Work request 1: In the passage on retirement contribution limits, what may the limits be increased for each year?
Work request 2: From the passage on retirement contribution limits, set down the text between "Because there are" and "savings for 2021.", inclusive.

Given passage:
- - -
Because there are tax advantages to saving for retirement in qualified retirement plans and IRAs, tax laws limit how much you may put into these accounts each tax year. There are also limits on how much of your compensation may be considered for certain purposes and on how much you can earn and still be eligible for the tax benefits of each type of IRA. Each year, these limits may be increased for cost-of-living adjustments (COLAs). For 2021, many of the applicable limits will rise. It’s important to understand how these limits affect your ability to maximize your tax-advantaged retirement savings for 2021.
Traditional and Roth IRAs
For IRAs, COLAs affect the annual contribution limit and the income limits that determine whether taxpayers are eligible to take a deduction for their traditional IRA contributions or to make a Roth IRA contribution.
Contribution limit
You are eligible to contribute to a Traditional IRA as long as you have earned income for the year. (You may not contribute more than you earned.) You are eligible to contribute to a Roth IRA if you have earned income under a certain amount for the year. You may contribute to both types of IRAs in the same year, as long as you don’t exceed the annual limit when contributions to both types of IRAs are combined.
- - -
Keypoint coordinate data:
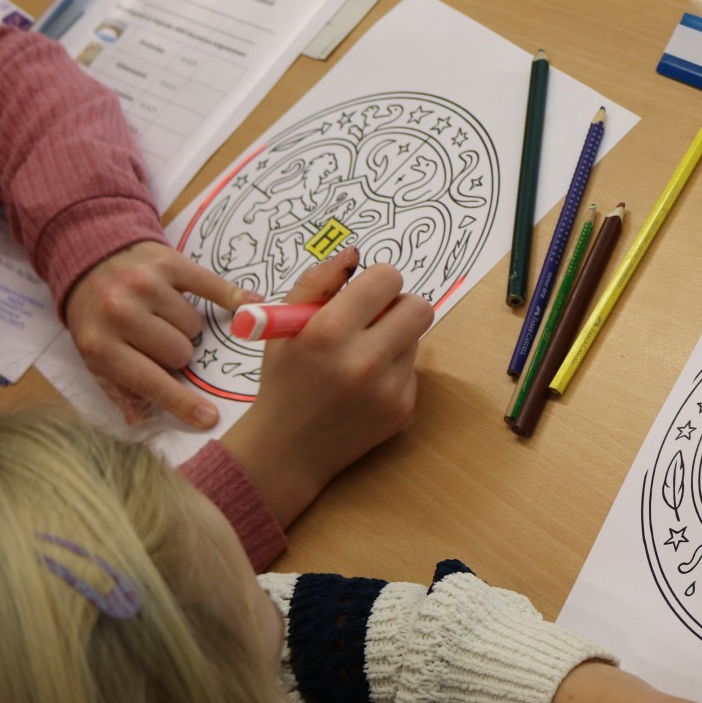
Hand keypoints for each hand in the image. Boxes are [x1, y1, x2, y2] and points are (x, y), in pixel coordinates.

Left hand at [65, 239, 245, 429]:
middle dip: (178, 354)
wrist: (88, 261)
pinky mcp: (166, 262)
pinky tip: (248, 302)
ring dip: (186, 326)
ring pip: (193, 324)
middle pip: (179, 352)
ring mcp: (144, 284)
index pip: (150, 382)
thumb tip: (142, 422)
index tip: (209, 417)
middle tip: (163, 343)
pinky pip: (210, 285)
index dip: (182, 402)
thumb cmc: (96, 317)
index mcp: (101, 345)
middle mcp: (120, 313)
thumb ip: (119, 391)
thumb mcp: (94, 358)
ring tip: (166, 317)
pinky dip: (231, 296)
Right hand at [220, 246, 432, 525]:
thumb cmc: (283, 379)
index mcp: (329, 333)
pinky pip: (412, 369)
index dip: (377, 280)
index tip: (365, 291)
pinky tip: (365, 385)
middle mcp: (363, 361)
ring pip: (416, 337)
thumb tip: (354, 253)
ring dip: (394, 337)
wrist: (288, 450)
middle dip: (399, 304)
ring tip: (361, 355)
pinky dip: (394, 369)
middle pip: (419, 307)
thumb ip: (317, 281)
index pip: (387, 279)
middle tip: (376, 317)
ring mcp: (388, 390)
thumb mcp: (282, 325)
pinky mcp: (403, 410)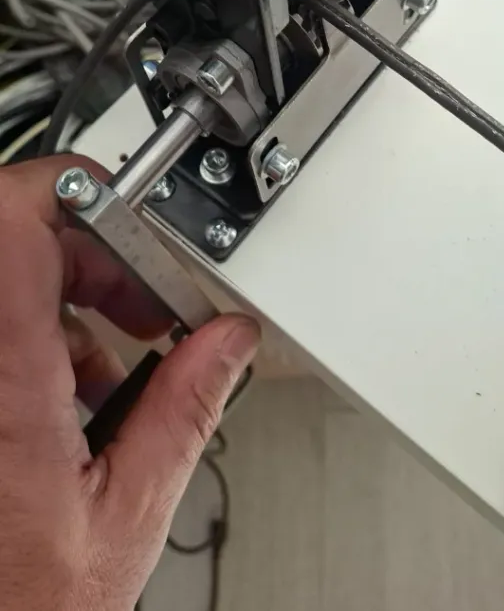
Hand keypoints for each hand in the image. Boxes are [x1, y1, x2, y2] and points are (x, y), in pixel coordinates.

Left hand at [0, 155, 258, 610]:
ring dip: (65, 295)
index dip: (70, 189)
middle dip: (89, 251)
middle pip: (15, 234)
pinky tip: (68, 394)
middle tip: (134, 300)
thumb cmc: (19, 607)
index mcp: (4, 381)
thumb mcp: (125, 517)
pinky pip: (0, 324)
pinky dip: (37, 332)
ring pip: (8, 276)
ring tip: (107, 362)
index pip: (15, 219)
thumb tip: (226, 341)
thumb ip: (183, 412)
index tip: (123, 217)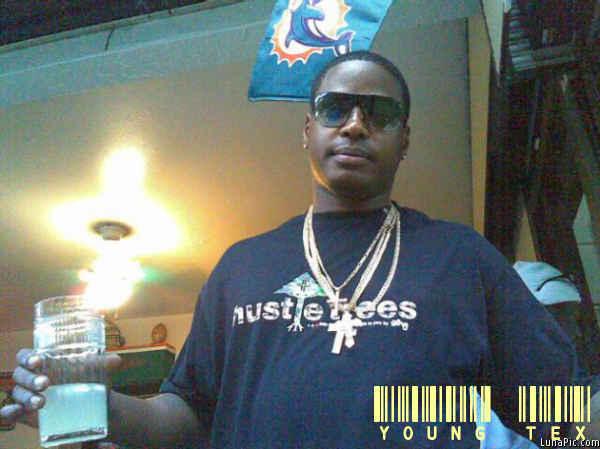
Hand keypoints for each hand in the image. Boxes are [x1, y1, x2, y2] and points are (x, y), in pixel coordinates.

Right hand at [0, 348, 121, 428]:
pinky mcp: (25, 412)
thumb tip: (116, 360)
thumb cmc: (87, 380)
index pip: (26, 355)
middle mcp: (31, 376)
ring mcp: (26, 395)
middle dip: (30, 378)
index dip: (28, 357)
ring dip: (26, 397)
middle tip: (46, 383)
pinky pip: (10, 412)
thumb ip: (103, 364)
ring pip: (18, 393)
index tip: (39, 360)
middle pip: (20, 374)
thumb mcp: (95, 371)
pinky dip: (9, 412)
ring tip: (41, 402)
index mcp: (42, 361)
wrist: (92, 405)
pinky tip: (16, 412)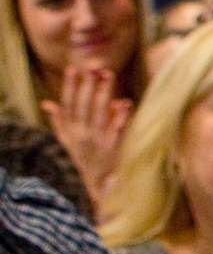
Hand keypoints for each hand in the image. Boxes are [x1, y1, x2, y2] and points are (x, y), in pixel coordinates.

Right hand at [41, 65, 132, 205]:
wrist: (94, 186)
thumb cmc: (82, 159)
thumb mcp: (66, 141)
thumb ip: (58, 121)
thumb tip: (47, 103)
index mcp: (70, 130)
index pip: (68, 104)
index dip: (70, 86)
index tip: (73, 69)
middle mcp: (81, 134)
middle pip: (83, 105)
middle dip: (88, 85)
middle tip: (94, 67)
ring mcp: (96, 141)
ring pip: (99, 113)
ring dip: (103, 94)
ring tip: (108, 76)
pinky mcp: (112, 149)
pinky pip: (116, 130)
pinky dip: (120, 117)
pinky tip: (125, 103)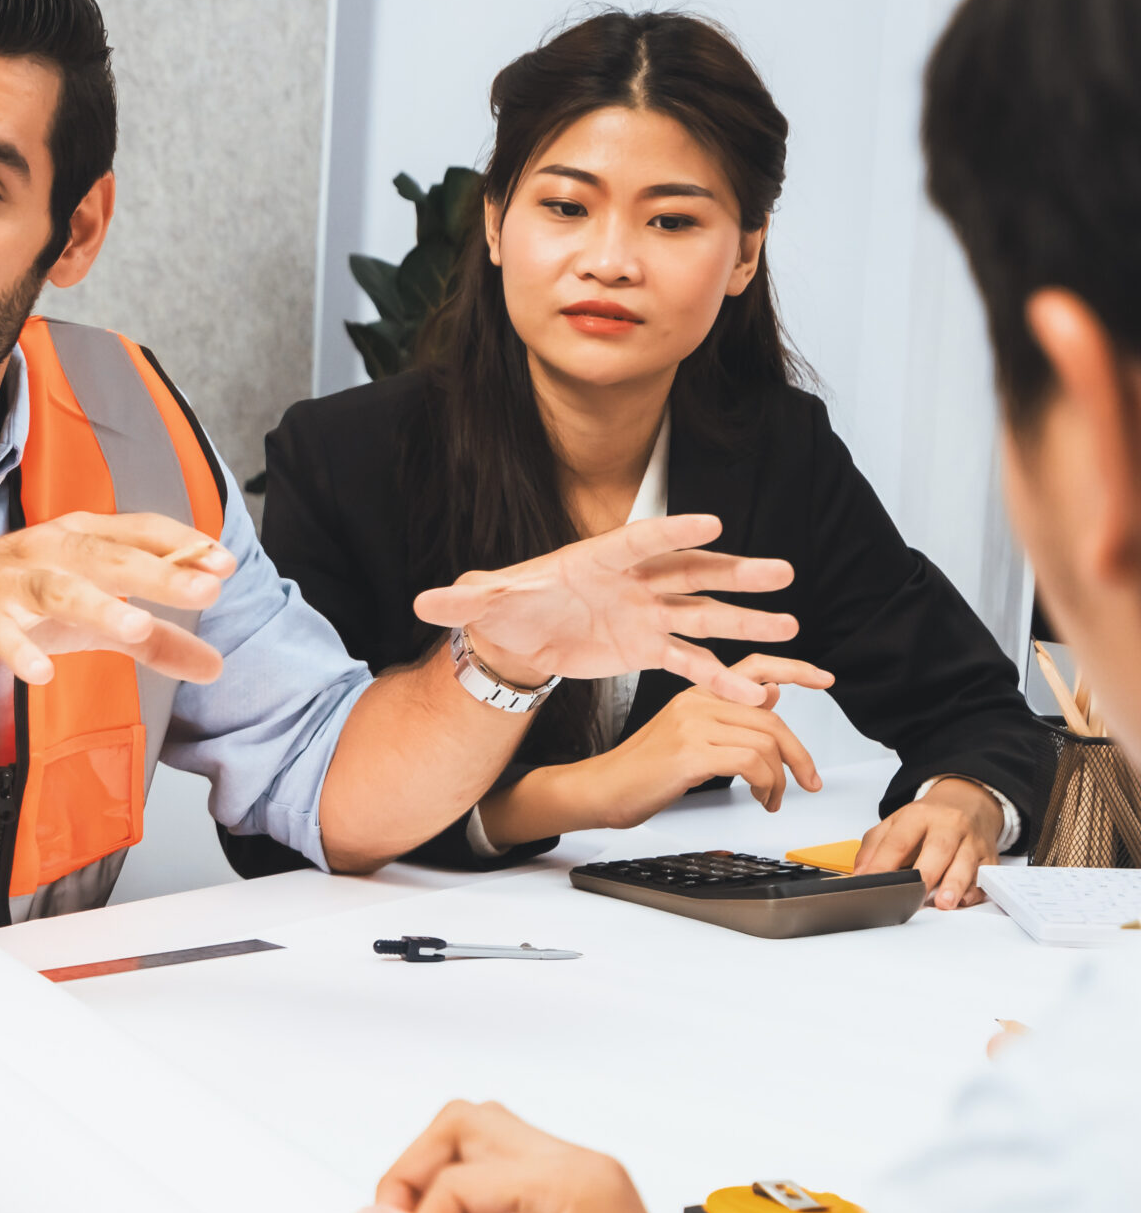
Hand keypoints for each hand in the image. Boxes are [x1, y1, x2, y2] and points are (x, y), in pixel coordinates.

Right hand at [0, 510, 230, 686]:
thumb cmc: (21, 608)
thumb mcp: (92, 622)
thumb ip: (154, 642)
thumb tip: (217, 666)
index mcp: (79, 538)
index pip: (138, 531)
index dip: (181, 546)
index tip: (224, 565)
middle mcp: (46, 549)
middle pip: (107, 556)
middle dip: (158, 572)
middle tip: (204, 590)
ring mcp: (9, 582)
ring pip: (57, 589)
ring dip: (97, 604)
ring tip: (137, 626)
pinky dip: (20, 650)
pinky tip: (43, 673)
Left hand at [413, 514, 796, 705]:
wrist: (518, 636)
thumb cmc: (507, 608)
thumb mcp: (482, 604)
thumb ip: (460, 602)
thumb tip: (423, 601)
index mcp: (597, 559)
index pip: (639, 540)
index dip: (673, 531)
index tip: (713, 521)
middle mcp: (632, 582)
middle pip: (690, 571)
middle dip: (734, 571)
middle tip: (781, 571)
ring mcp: (647, 613)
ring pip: (703, 614)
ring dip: (744, 621)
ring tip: (790, 626)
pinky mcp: (649, 647)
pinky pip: (690, 661)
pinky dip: (718, 675)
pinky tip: (752, 691)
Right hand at [573, 655, 831, 827]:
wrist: (601, 789)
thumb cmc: (641, 769)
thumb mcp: (689, 734)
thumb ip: (730, 714)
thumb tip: (771, 695)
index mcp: (697, 693)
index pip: (754, 668)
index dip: (794, 669)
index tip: (824, 678)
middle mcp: (695, 701)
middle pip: (770, 719)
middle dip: (798, 755)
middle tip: (807, 781)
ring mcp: (692, 725)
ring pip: (765, 743)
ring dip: (780, 779)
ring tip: (771, 798)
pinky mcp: (690, 753)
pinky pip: (751, 763)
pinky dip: (766, 784)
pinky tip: (759, 798)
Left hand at [857, 778, 1001, 907]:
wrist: (967, 802)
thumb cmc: (927, 820)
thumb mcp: (895, 824)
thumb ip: (874, 847)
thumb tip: (860, 874)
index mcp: (919, 815)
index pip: (898, 841)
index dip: (883, 864)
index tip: (870, 883)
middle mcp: (949, 825)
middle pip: (937, 849)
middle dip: (925, 875)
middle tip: (910, 897)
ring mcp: (972, 840)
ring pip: (966, 862)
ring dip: (955, 884)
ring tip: (944, 903)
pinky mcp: (989, 856)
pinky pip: (985, 874)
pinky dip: (976, 889)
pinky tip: (965, 899)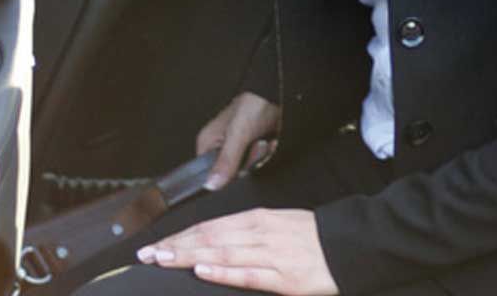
- - -
Task answer 1: Cost-of-living adjustments (COLAs).

Task answer 2:
Because there are tax advantages to saving for retirement in qualified retirement plans and IRAs, tax laws limit how much you may put into these accounts each tax year. There are also limits on how much of your compensation may be considered for certain purposes and on how much you can earn and still be eligible for the tax benefits of each type of IRA. Each year, these limits may be increased for cost-of-living adjustments (COLAs). For 2021, many of the applicable limits will rise. It’s important to understand how these limits affect your ability to maximize your tax-advantaged retirement savings for 2021.